• [What to work on]: Your task is to filter the entries and copy every line containing the string "constant".

--------

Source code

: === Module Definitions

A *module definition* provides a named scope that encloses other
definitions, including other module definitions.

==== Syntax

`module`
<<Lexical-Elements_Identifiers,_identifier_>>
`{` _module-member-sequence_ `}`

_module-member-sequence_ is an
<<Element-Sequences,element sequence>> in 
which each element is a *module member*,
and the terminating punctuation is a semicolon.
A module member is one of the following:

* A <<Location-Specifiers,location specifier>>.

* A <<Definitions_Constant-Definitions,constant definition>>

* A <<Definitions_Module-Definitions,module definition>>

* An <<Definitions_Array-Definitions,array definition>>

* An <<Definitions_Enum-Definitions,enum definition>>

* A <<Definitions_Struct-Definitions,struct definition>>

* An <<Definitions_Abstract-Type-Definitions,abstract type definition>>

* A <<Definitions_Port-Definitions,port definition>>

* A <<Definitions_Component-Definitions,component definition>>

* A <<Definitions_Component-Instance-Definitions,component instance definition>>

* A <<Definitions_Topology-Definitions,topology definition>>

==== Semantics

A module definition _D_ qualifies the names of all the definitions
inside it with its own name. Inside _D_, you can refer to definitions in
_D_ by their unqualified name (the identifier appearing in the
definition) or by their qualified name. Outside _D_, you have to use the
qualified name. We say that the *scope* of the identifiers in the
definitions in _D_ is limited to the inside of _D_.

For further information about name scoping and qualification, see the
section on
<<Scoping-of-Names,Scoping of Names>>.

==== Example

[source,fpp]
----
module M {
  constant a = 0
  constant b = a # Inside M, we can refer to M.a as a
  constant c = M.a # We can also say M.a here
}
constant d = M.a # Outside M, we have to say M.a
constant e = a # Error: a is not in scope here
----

--------

• [Result for this task]:
* A <<Definitions_Constant-Definitions,constant definition>>
  constant a = 0
  constant b = a # Inside M, we can refer to M.a as a
  constant c = M.a # We can also say M.a here
constant d = M.a # Outside M, we have to say M.a
constant e = a # Error: a is not in scope here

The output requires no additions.